The proliferation of layers in the Cloud and what to do about it

There’s an old adage in Computer Science, which goes: “There’s no problem, which cannot be solved by adding another layer of indirection.” One usually goes on to add: “Except, of course, for the problem of too many layers of indirection.” Truth is, layers are great. They have been intimately involved in almost all the great breakthroughs in IT productivity. Fundamentally, they allow us to abstract away unneeded complexity and get on with the work we are supposed to be doing without having to deal with issues that aren’t relevant to us. Assembly language is cumbersome, so we add one or more layers of programming language, which makes our code (almost) human readable and makes us many times more productive as programmers. The compiler takes care of the translation and 99% of the time that causes no major issues. Coding for multiple platforms is hard and time consuming, but with Java or - these days more likely - a nice shiny web application, we can rely on a virtual machine or a browser to ensure that it runs across client environments, operating systems, and hardware platforms. As any web developer will tell you, the process of making something cross-browser compatible is far from trivial and often aggravating, but imagine having to write separate code bases for every target platform instead. A lot less pleasant isn’t it?
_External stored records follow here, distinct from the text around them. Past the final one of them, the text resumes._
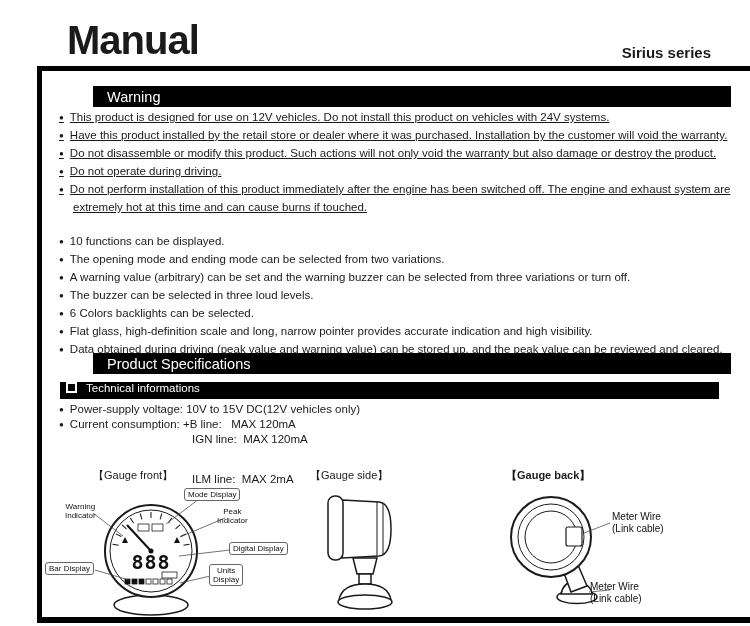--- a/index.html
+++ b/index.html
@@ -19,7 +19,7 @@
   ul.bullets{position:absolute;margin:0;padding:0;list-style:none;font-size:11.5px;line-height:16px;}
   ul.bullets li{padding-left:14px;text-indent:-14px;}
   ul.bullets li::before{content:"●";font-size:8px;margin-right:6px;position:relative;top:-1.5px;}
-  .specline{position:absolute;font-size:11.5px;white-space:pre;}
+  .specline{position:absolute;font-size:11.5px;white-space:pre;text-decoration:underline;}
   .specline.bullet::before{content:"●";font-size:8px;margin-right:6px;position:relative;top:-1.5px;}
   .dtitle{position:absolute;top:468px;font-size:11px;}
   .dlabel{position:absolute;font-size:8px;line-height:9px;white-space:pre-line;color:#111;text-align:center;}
From one perspective Cloud Computing in toto is a massive exercise in indirection. IaaS abstracts away the details of hardware and network maintenance and allow us to provision compute and storage resources in a simple interface. PaaS adds another layer that allows you to abstract the OS and system services and only focus on the bits that are relevant to your development.  SaaS, finally, abstracts away most of the complexities of application management and maintenance and allows you to just get on with using the service.
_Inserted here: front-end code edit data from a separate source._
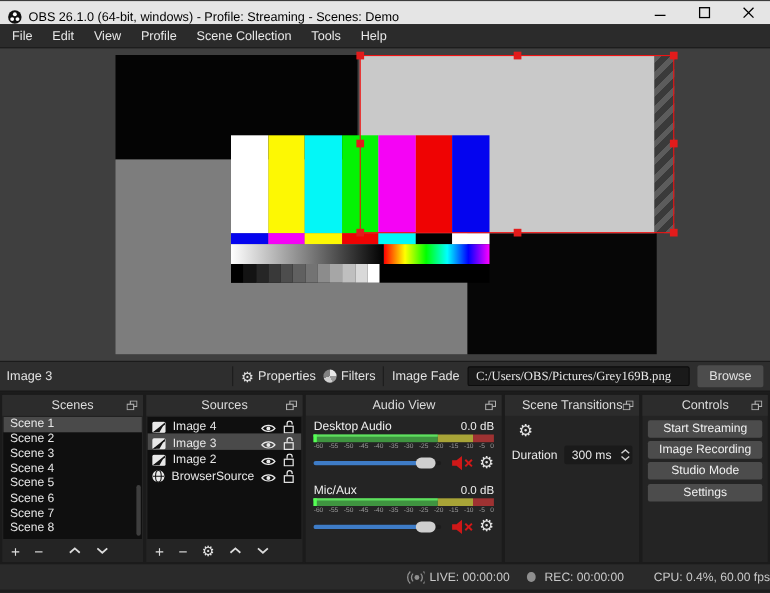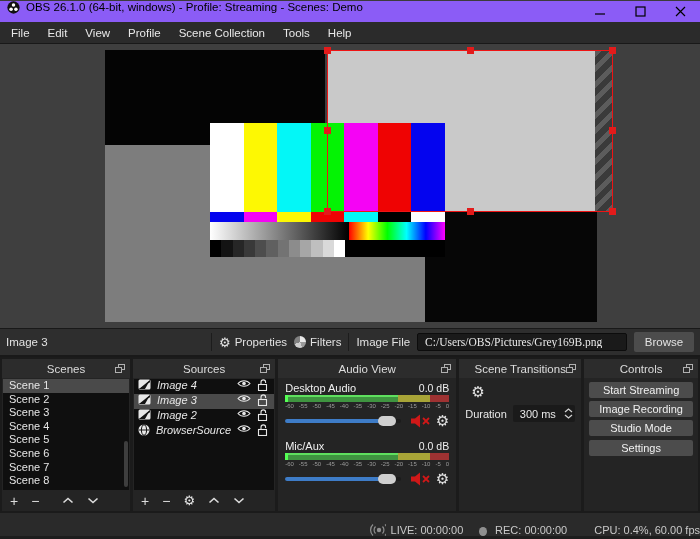--- a/index.html
+++ b/index.html
@@ -7,7 +7,7 @@
   .window { width:700px; height:539px; position:relative; background:#1d1d1d; overflow:hidden; }
 
   
-  .titlebar { height:22px; background:#8b5cf6; border-top:1px solid #3c3c3c; display:flex; align-items:flex-start; padding-left:7px; }
+  .titlebar { height:22px; background:#e5e5e5; border-top:1px solid #3c3c3c; display:flex; align-items:flex-end; padding-left:7px; }
   .obs-logo { width:13px; height:13px; margin-right:6px; flex:0 0 auto; }
   .title-text { font-size:11.5px; color:#000; white-space:nowrap; }
   .win-controls { margin-left:auto; display:flex; height:100%; }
However, the act of abstracting away complexity by its very nature makes the total system architecture more opaque. And with the distributed nature of Cloud Computing systems, this can become a threat to effectively managing your ICT estate. In any given Cloud system there may be numerous vendors involved running platforms with discrete underlying architectures. While some scenarios are relatively simple, for instance a PHP web app running on top of Ubuntu Server on Amazon EC2, others can get quite hairy. Imagine a provider of mobile payment services running a SaaS application on top of a custom mobile provider framework from a second vendor running on Engine Yard running on EC2. SaaS on PaaS on PaaS on IaaS, effectively and it can easily get more complicated if you add in additional integrations and 3rd party web services. At the very least, you would be dealing with four different vendors using four separate system architectures probably hosted in multiple physical locations. How as a customer do I really understand the implications of using this service in my Enterprise Architecture? Some might argue that I don’t have to, just sign-up to and let it be the vendor’s problem. But for any organisation with serious compliance requirements and pro-active management of Service Levels that answer won’t fly further than Superman after a kryptonite sandwich.
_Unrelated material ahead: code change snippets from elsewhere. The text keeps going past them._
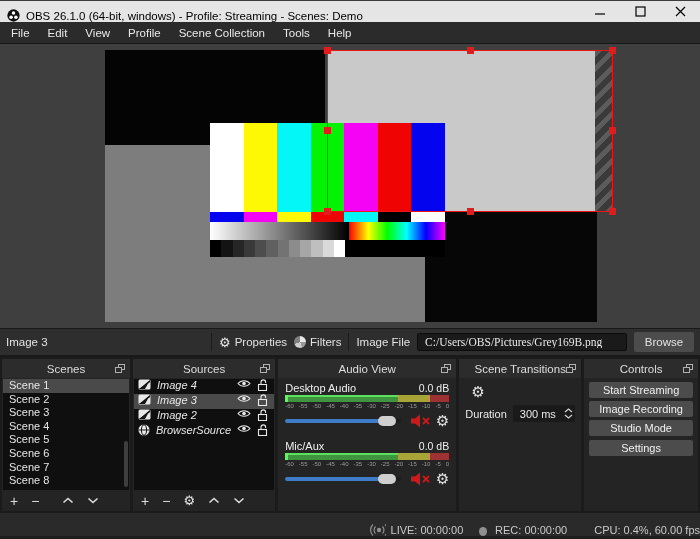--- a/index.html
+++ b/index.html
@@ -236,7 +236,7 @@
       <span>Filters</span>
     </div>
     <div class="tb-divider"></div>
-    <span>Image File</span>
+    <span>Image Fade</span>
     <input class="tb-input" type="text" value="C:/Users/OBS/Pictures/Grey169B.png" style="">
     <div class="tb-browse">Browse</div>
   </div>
This creates two sets of challenges for the ICT organisation: one technical and one commercial. On a technical level, I need to understand how the layers of my proposed stack fit together. What are the potential points of failure, what are the security risks and threat vectors relevant to each layer, and how is the responsibility for my service provision actually distributed across providers? On the commercial level, I need to understand the vendor risk associated with each part of the puzzle, what my real chances of the vendor meeting service level commitments given the distributed nature of the system are, and who I can point the finger at for different types of failure. For compliance, I will need to have risk assessments of each vendor and know how I will monitor that the vendors continue to live up to the commitments they have made. Standards, like ISO27001, help a lot, but are not catch-alls.

This may seem a daunting endeavour, but fortunately doing these types of assessment needn’t be overly strenuous. The Cloud is consolidating on the lower layers, and you only have to assess Amazon once. It is an achievable task to put together a standard set of questions and clarifications you’ll need from providers. If you’re a bit clever about it, you’ll feed that back to your procurement process and make sure that this information is taken in account when assessing vendor risk and performing technology selection.

Cloud Computing for all its great strengths is not a silver bullet. You still need to own and take responsibility for the architecture that you deploy. As the legendary Fred Brooks told us so many years ago, there is an inherent minimum level of complexity to computer systems. Attempts to go beyond this are bound to fail. At the end of the day there is no way to simultaneously abdicate responsibility for your Enterprise Architecture and retain a reasonable conviction that it will remain effective. There never was.